In this introductory chapter, we will formally introduce the main variants of the traveling salesman problem, symmetric and asymmetric, explain a very useful graph-theoretic view based on Euler’s theorem, and describe the classical simple approximation algorithms: Christofides’ algorithm and the cycle cover algorithm.
We also introduce basic notation, in particular from graph theory, and some fundamental combinatorial optimization problems.
A major step towards the first constant-factor approximation algorithm for the Asymmetric TSP was made by Svensson.

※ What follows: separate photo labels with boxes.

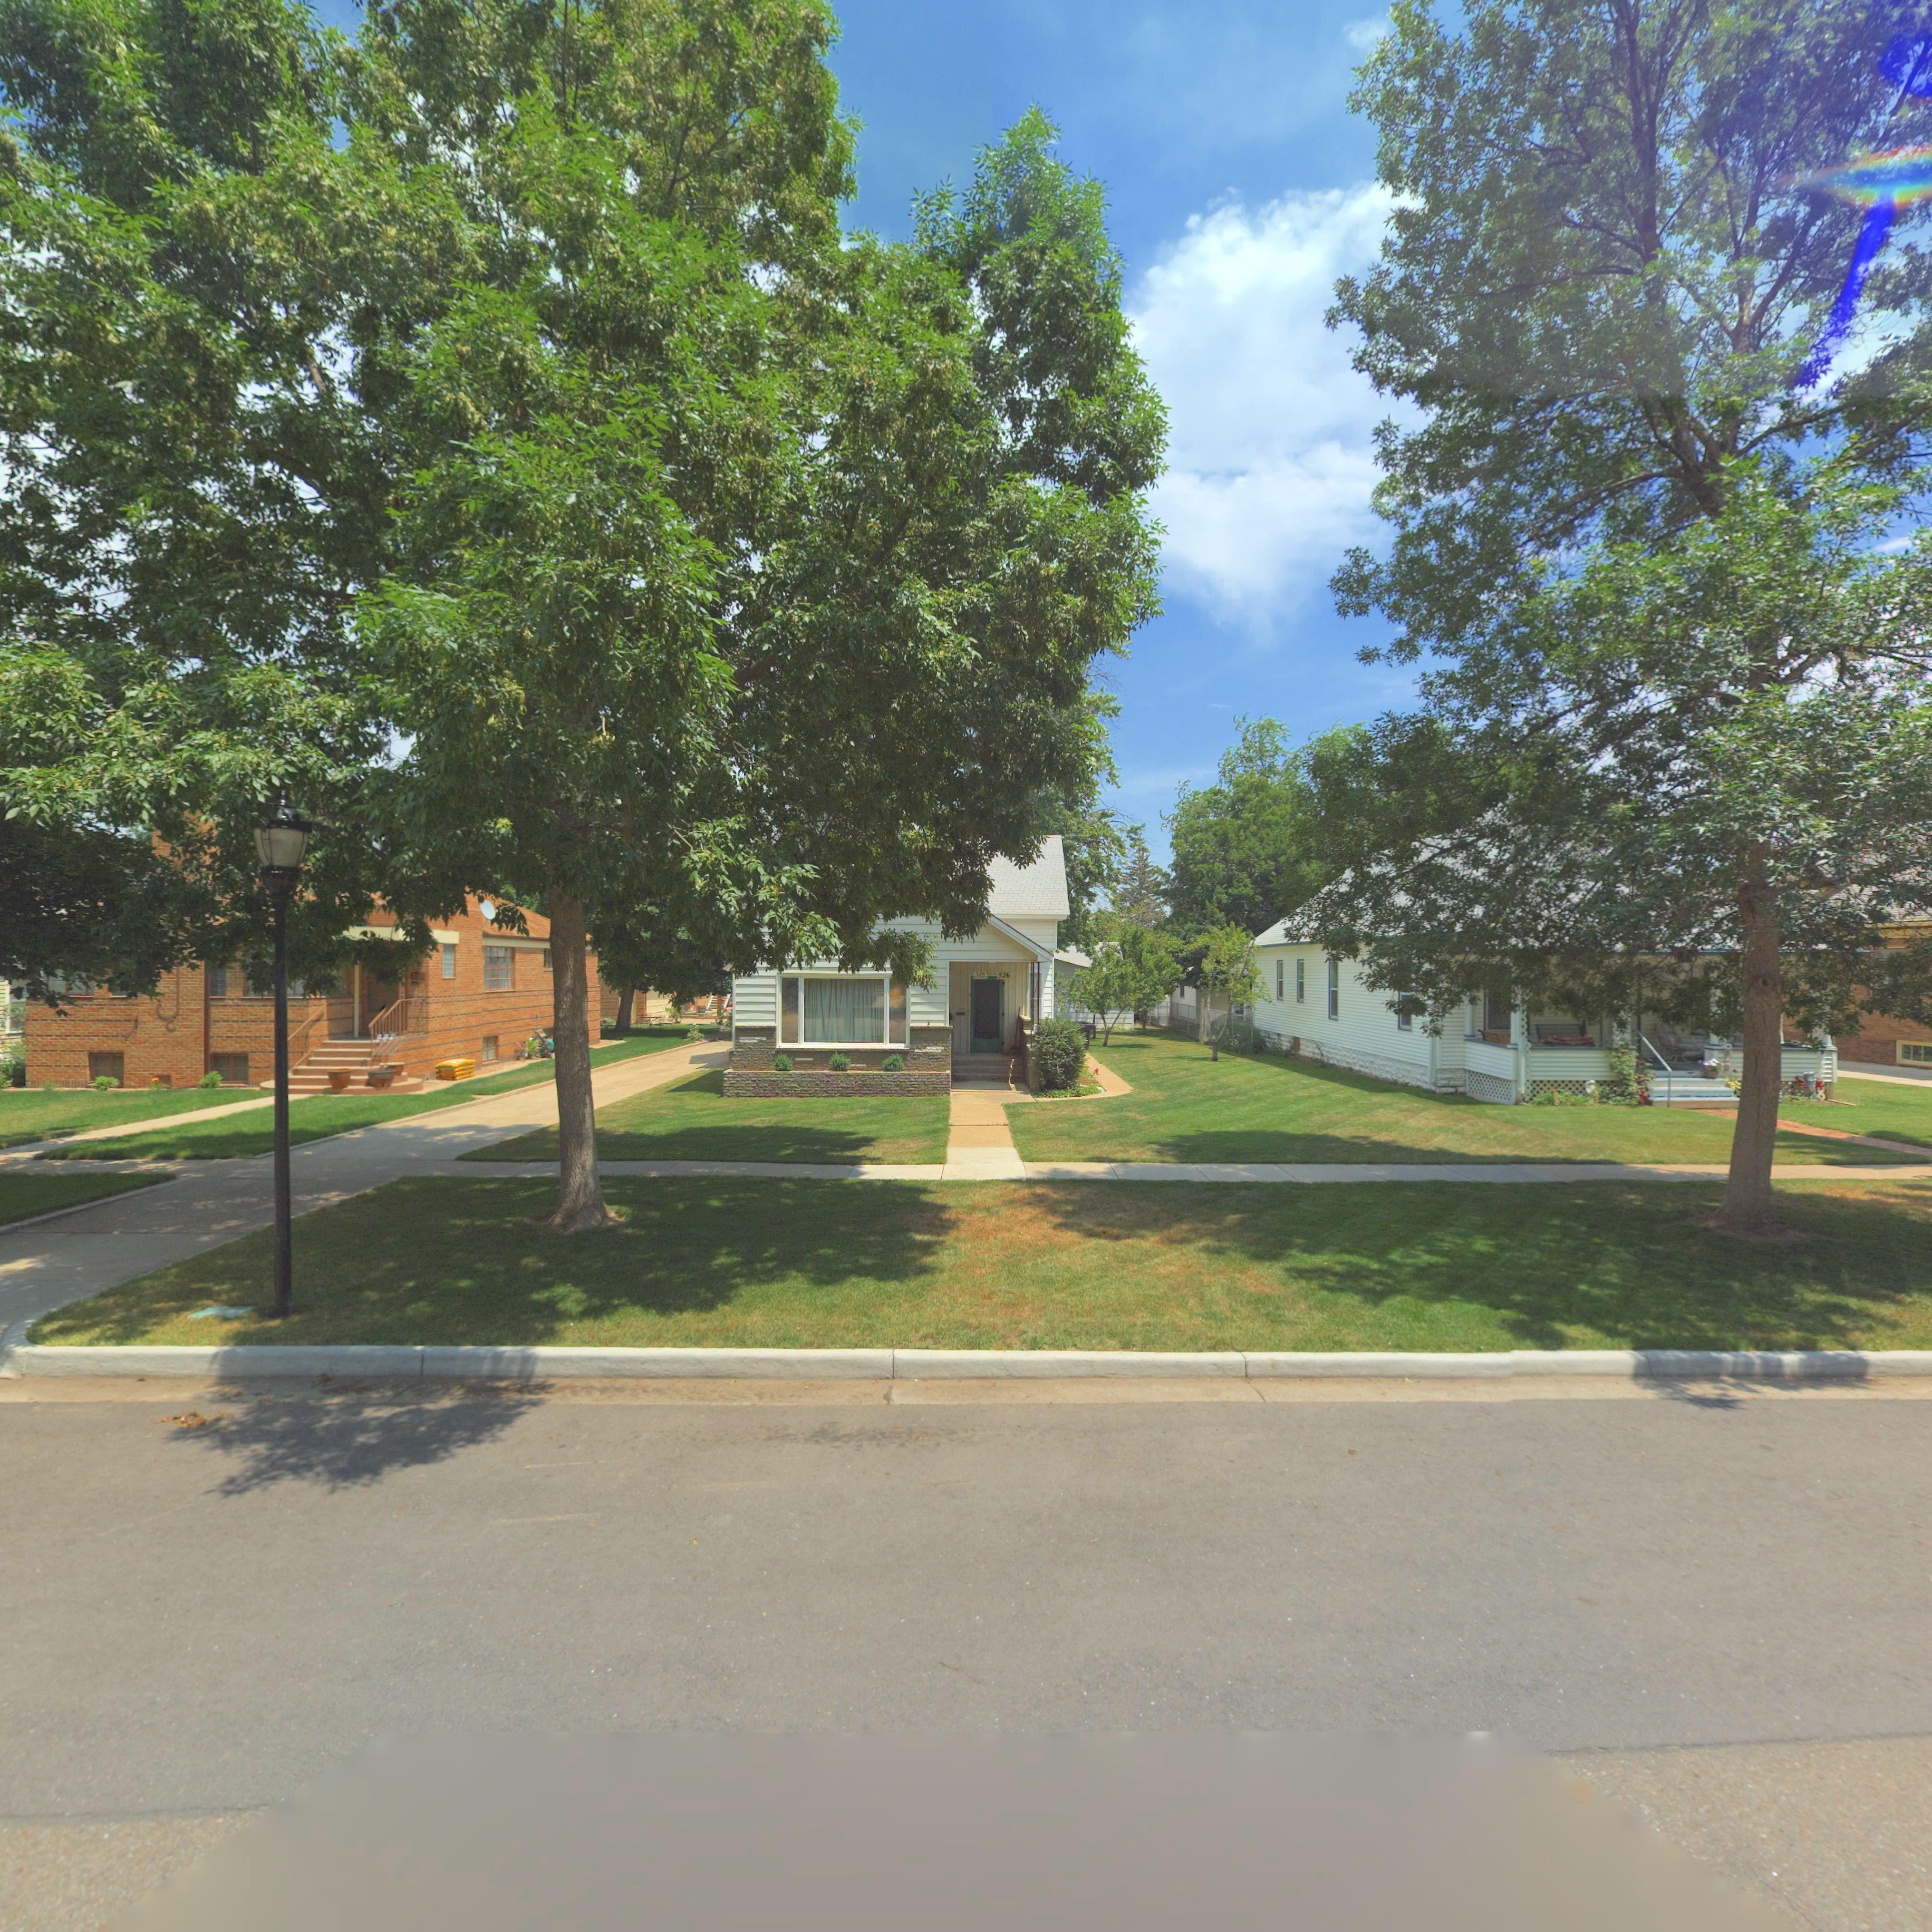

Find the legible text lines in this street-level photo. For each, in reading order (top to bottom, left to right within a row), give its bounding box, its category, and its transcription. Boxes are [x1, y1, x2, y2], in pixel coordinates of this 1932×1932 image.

[975, 972, 985, 976] StreetNumber: 528
[998, 972, 1010, 978] StreetNumber: 526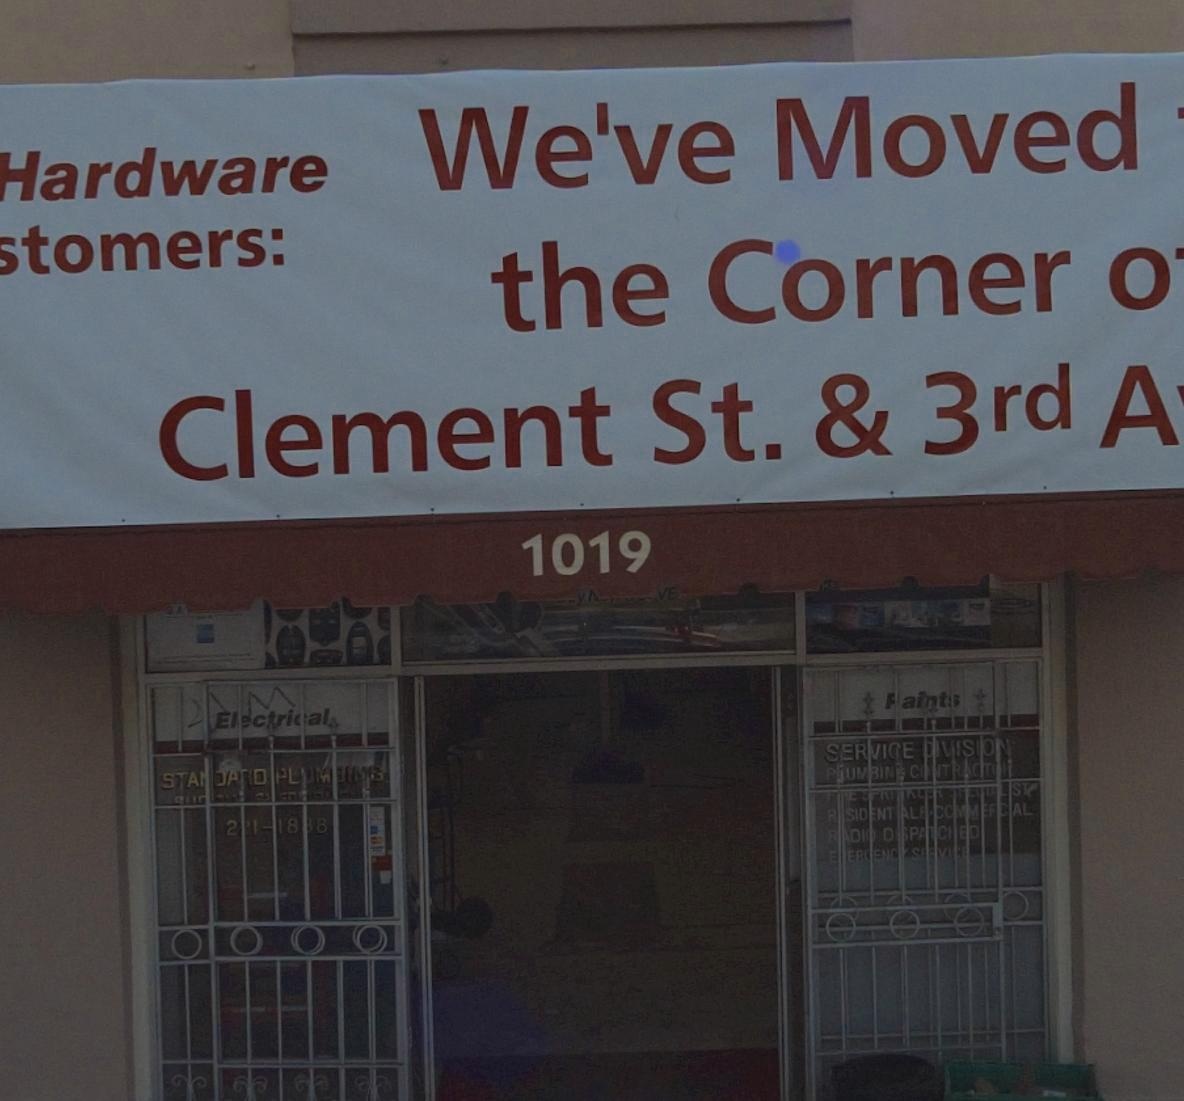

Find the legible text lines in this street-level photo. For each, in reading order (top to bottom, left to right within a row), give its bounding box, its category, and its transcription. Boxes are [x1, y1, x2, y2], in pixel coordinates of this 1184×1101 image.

[416, 81, 1140, 195] None: We've Moved
[0, 146, 333, 204] None: Hardware
[18, 222, 287, 276] None: tomers:
[486, 236, 1172, 335] None: the Corner o
[154, 359, 1184, 485] None: Clement St. & 3rd A
[519, 529, 654, 578] StreetNumber: 1019
[901, 690, 950, 710] None: aint
[214, 707, 332, 730] None: El*ctri*al
[825, 737, 1012, 764] None: SERVI*E *IVISIO*
[160, 765, 331, 790] None: STA**A*D PL*M
[826, 763, 951, 782] None: P*UMBIN* C**T
[1012, 781, 1031, 797] None: ST
[826, 802, 1034, 824] None: R*SID*NT**L * *OMM**C*AL
[224, 817, 328, 838] None: 2*1-18*8
[827, 824, 981, 844] None: R*DI* D**P**C*ED
[828, 846, 970, 864] None: E*ER*ENC* SE*VI**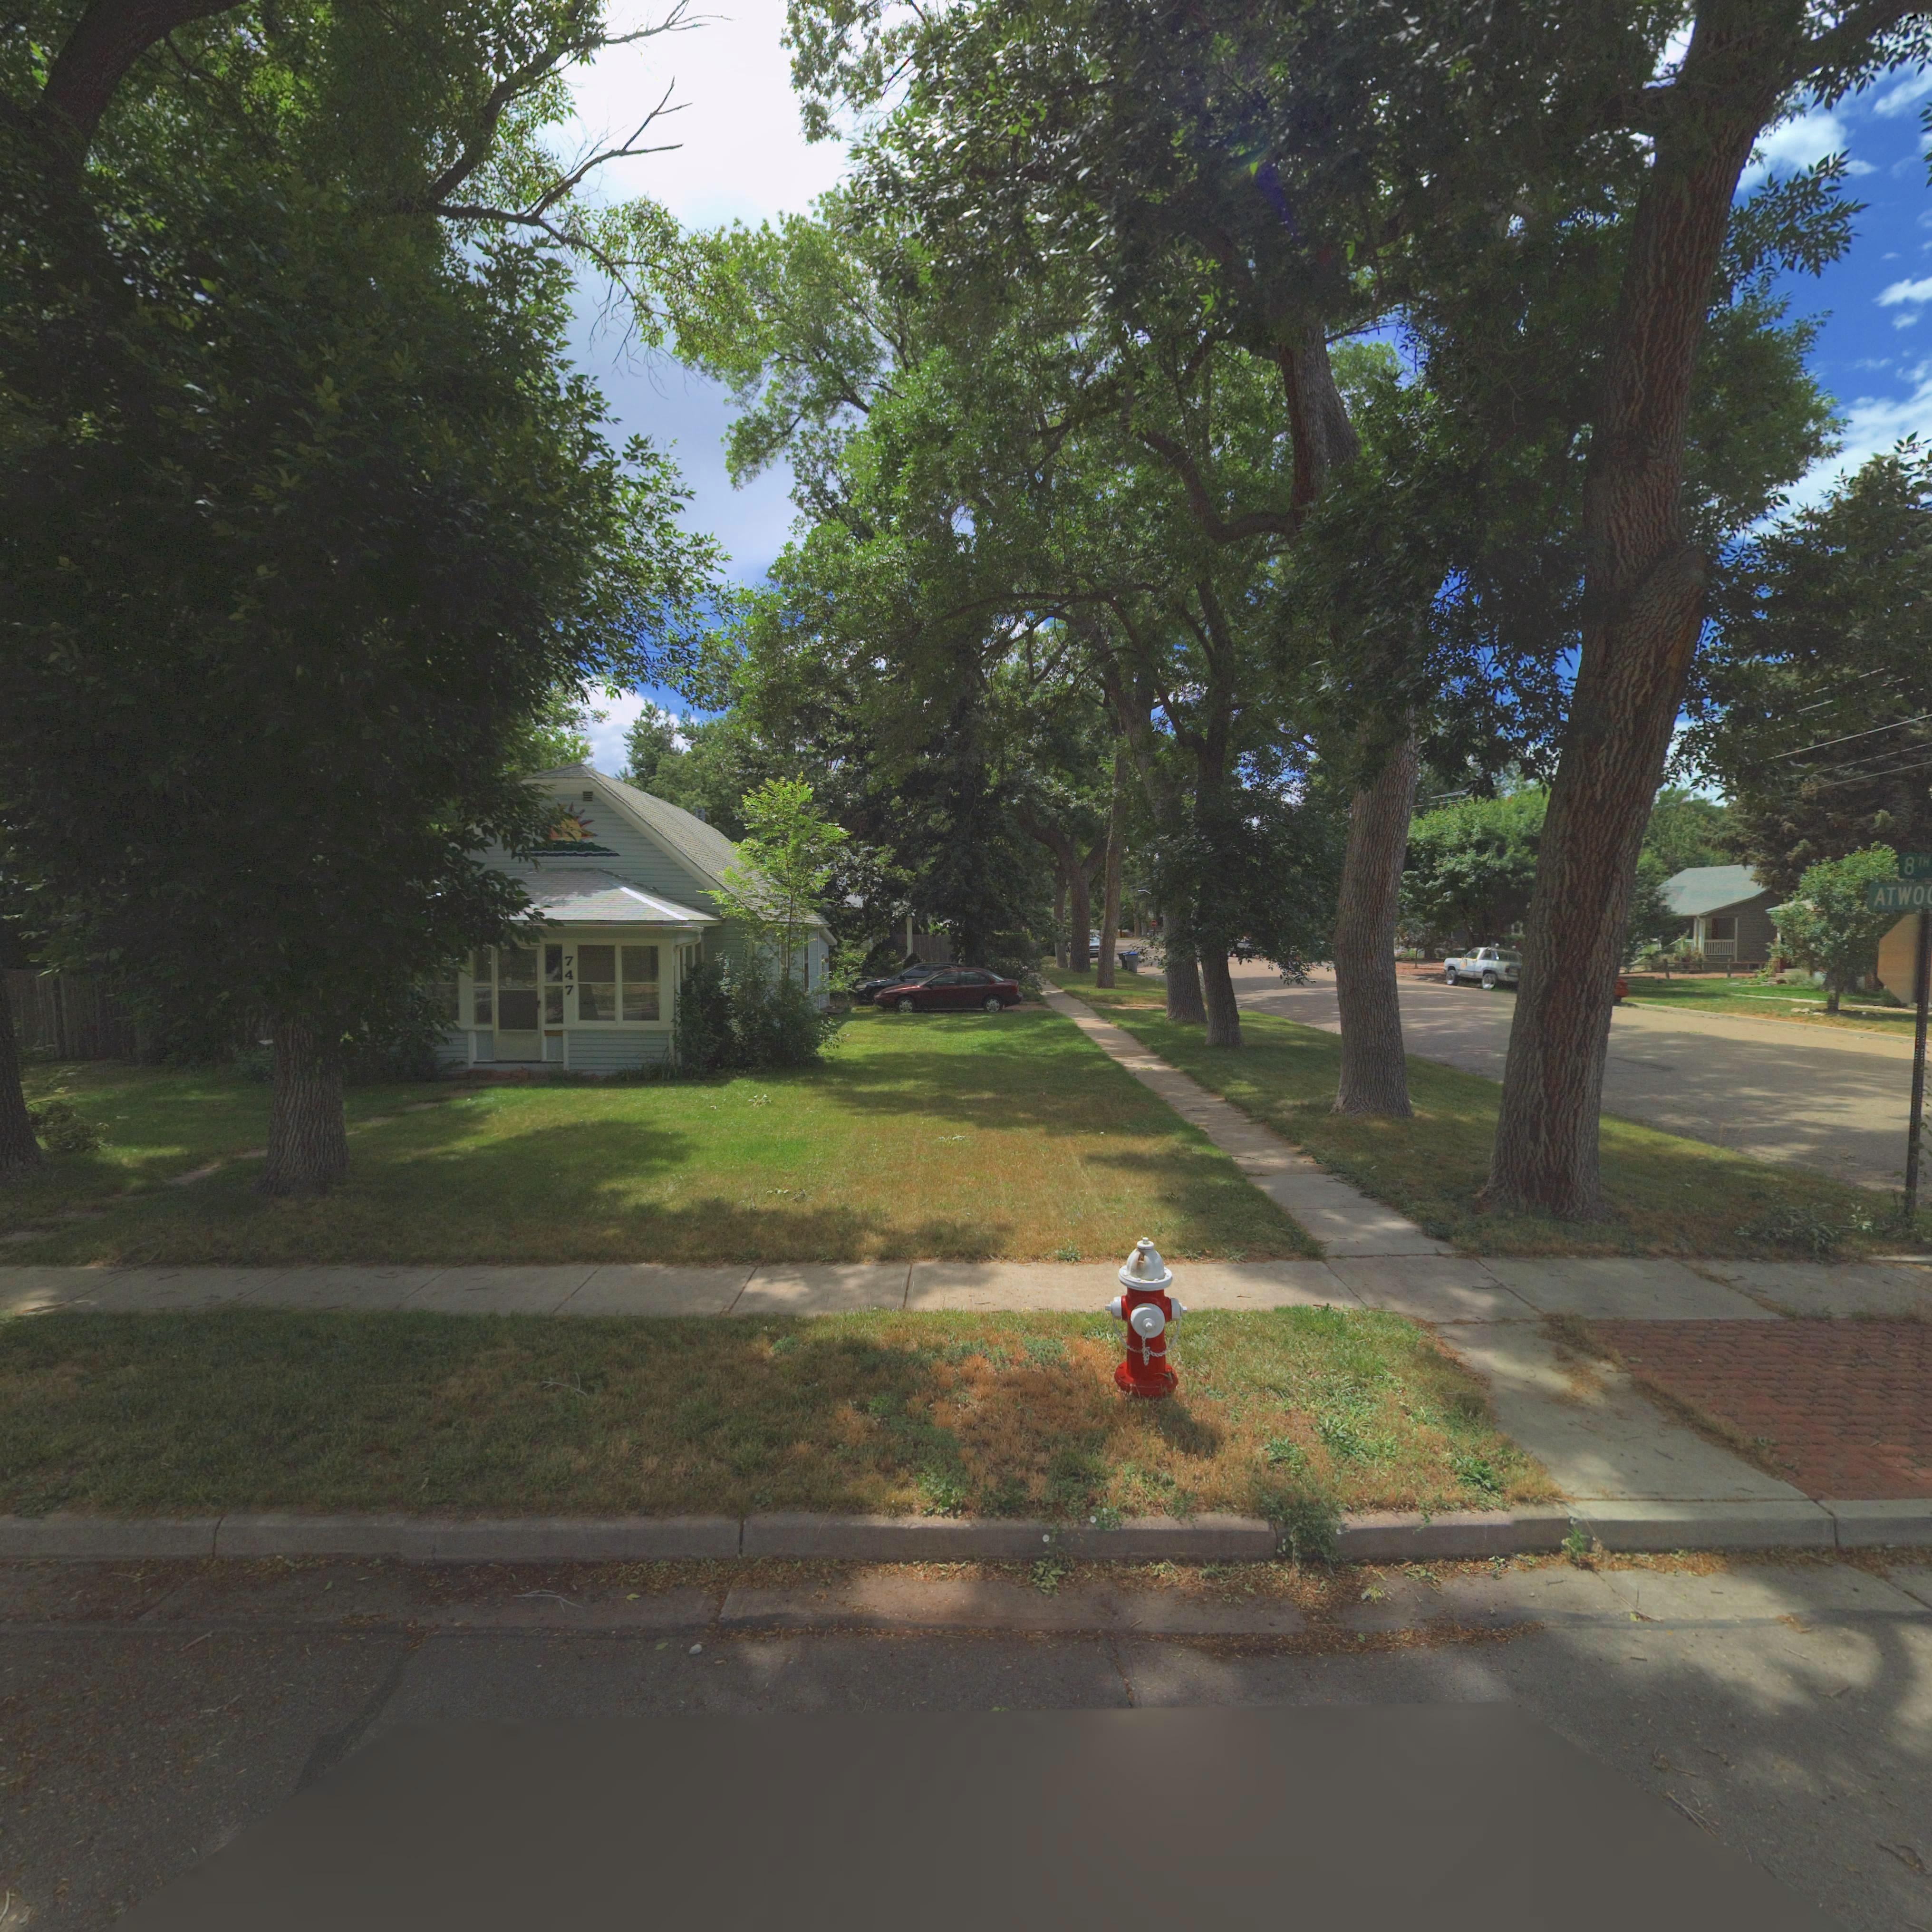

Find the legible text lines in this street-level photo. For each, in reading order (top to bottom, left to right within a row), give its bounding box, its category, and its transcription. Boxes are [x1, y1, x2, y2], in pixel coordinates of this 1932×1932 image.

[1902, 855, 1932, 877] StreetName: 8TH
[1872, 884, 1926, 907] StreetName: ATWO
[564, 956, 574, 995] StreetNumber: 747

He devised a constant-factor approximation algorithm for Asymmetric Graph TSP, which is the special case of the Asymmetric TSP with c(e)=1 for all e ∈ E.
In this chapter, we present Svensson’s algorithm for the Asymmetric Graph TSP. We also incorporate some improvements, from Traub and Vygen, who gave a variant of Svensson’s algorithm with improved approximation ratio. Moreover, we present an improved algorithm for finding a graph subtour cover, which is the main subroutine of Svensson’s algorithm. Overall, we will obtain an approximation ratio of 8+ε for Asymmetric Graph TSP, for every ε>0.
Almost all techniques presented in this chapter will be used again in Chapters 7 and 8 for the general Asymmetric TSP.
The random sampling approach described in Chapter 5 for the Asymmetric TSP has also been used successfully for the Symmetric TSP. First, Oveis Gharan, Saberi, and Singh obtained the first algorithm with approximation ratio less than 3/2 for Graph TSP. More recently, Karlin, Klein, and Oveis Gharan proved that essentially the same algorithm has approximation ratio less than 3/2 for the general Symmetric TSP.
The algorithm is simple, but its analysis is very complicated. While for Graph TSP we know simpler and better algorithms today (see Chapters 12 and 13), the random sampling algorithm is still the best-known approximation algorithm for Symmetric TSP.
The algorithm samples a spanning tree from an (approximately) marginal-preserving λ-uniform distribution and then proceeds with parity correction like Christofides’ algorithm. After briefly discussing the analysis for Graph TSP, we present the first part of the analysis by Karlin, Klein, and Oveis Gharan, with some simplifications suggested by Drees. The main point is to reduce the set of relevant cuts that need to be considered to bound the cost of parity correction and obtain a nice structure that will be exploited in Chapter 11.